→ **Saved data entries**:

=== Begin Enclosure ===

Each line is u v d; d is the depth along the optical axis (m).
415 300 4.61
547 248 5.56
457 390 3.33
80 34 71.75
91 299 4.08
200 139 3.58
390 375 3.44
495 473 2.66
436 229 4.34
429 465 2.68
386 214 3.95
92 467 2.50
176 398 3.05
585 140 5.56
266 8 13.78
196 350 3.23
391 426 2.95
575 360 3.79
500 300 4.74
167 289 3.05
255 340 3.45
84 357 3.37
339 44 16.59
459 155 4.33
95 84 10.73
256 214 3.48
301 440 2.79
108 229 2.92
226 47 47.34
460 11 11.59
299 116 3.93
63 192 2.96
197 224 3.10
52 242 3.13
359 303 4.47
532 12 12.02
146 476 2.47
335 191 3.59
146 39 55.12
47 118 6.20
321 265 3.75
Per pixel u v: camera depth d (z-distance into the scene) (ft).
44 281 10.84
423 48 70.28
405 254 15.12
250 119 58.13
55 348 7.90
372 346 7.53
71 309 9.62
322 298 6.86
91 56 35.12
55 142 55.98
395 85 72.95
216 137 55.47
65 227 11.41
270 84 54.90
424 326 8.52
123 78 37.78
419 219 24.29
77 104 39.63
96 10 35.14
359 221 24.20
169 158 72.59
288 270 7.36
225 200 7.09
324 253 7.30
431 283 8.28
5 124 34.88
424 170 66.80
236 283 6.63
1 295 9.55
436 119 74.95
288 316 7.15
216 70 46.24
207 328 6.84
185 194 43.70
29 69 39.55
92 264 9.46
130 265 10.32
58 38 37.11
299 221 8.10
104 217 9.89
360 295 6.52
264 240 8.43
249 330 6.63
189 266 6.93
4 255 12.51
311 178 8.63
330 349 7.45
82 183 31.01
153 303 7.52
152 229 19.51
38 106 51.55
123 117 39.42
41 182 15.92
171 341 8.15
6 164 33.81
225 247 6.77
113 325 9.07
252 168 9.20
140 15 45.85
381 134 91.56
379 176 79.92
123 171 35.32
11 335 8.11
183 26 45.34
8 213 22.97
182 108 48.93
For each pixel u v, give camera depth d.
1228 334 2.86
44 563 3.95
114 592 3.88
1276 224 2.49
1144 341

=== End Enclosure ===

→ **Task item**: Look above for the line with "424 326 8.52" and the line with "104 217 9.89". Retype those two lines and every line between them exactly, adding nothing.

→ **Written answer**:
424 326 8.52
123 78 37.78
419 219 24.29
77 104 39.63
96 10 35.14
359 221 24.20
169 158 72.59
288 270 7.36
225 200 7.09
324 253 7.30
431 283 8.28
5 124 34.88
424 170 66.80
236 283 6.63
1 295 9.55
436 119 74.95
288 316 7.15
216 70 46.24
207 328 6.84
185 194 43.70
29 69 39.55
92 264 9.46
130 265 10.32
58 38 37.11
299 221 8.10
104 217 9.89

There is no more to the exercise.